In July 2020, the World Economic Forum published a report to the Storting on the risks and opportunities associated with mobile internet. It is clear that our future digital identifiers, from portable technology to connected medical implants, may contain more data than we thought.
But the search for digital identity also meets with strong opposition. The idea that we need to hand over greater control of our data to authorities and companies is worrying for many.
About the topic: Users against governments: The “endless war” over blockchain privacy may end
Technology is the solution, not the problem
The answer to this problem is not to maintain the status quo. The events highlighted something that our current approach to identity is not on a par. As we move more and more online, the vulnerabilities in today’s system become more and more apparent.
Especially in cryptography, there is a desire for anonymity as a solution to the problem of data confidentiality. But that is not the answer either. It is simply impossible to exist in the real world and to be completely anonymous. Flying, paying for goods and services online, medical treatment or driver’s license are just a few of the daily activities related to our identity.
Technology is the answer. Cryptographic solutions as zero proof of knowledge solve the trade-off between anonymity and confidentiality on the one hand and the ability to verify our identity when there is a legitimate need for it, on the other hand.
A practical example is the much talked about idea of ”health care”. Let’s say you want to fly early in 2022. All the airlines you really need to know is that you do not pose any risk to other passengers. You can also enter a country that requires immunity to yellow fever. You will receive vaccines against COVID-19 and yellow fever, and the case will be added to your digital ID, encrypted without any known evidence.
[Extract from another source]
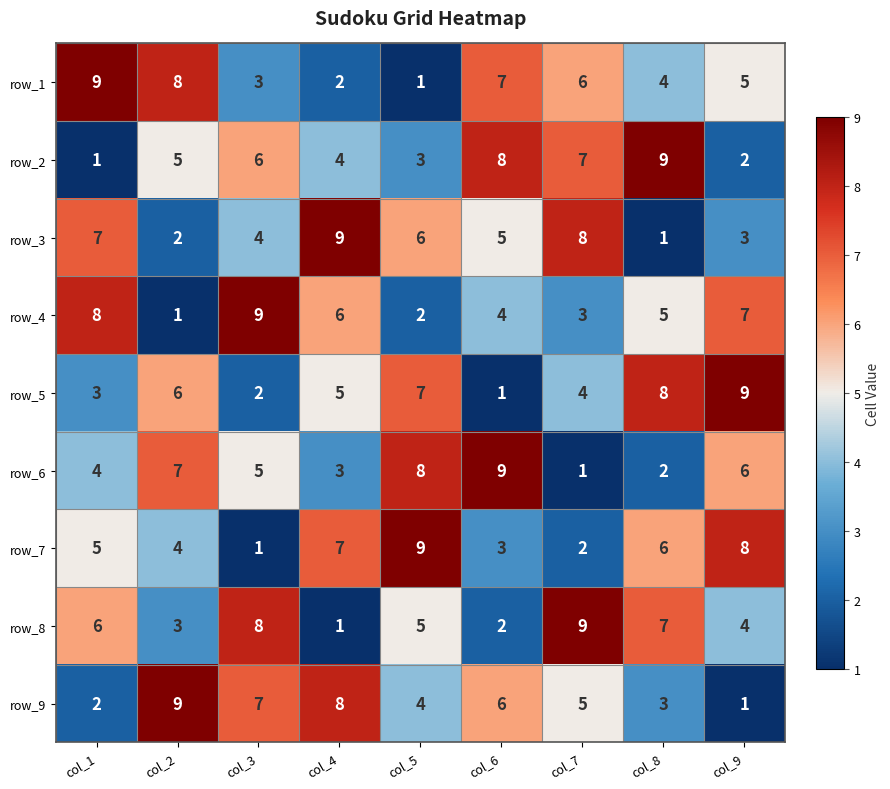

Is it true that row_6 equals 4 at col_1?

True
You can now demonstrate that it is safe to fly without telling you where and when you received the vaccinations, and which clinic or doctor gave them to you. The airline can simply scan the QR code on your phone to confirm that you do not want to endanger anyone else.
While COVID-19 is a compelling example of immediate use, there are far-reaching applications. If you want to buy age-restricted items such as alcohol or tobacco, you can generate a QR code to verify your age without having to show a copy of your ID. Similarly, if you want to rent a car or get a loan, you can view your driver’s license or credit record without sharing a copy of your personal information.
Related: Blockchain can provide the privacy everyone deserves
Prevent and enforce abuse
This system should be based on a reliable mechanism that makes it possible to reveal the identity of a person if there is a legitimate legal need for it. This is necessary to ensure compliance with relevant jurisdictions and to prevent malicious users from abusing the system.
For example, if someone uses a rental car to loot a bank, or even gets a speeding ticket, the authorities will want to know who they are. In this case, the zero knowledge index can be decoded. However, decentralizing this responsibility across multiple parties will ensure that it is not subject to abuse or misuse, and will eliminate a single point of error.
In 2021, we are beginning to see the birth of a system where people can walk around with their digital identities in their pockets. This will be the beginning of the end of old document-based systems and the beginning of a new era of sovereignty over our data.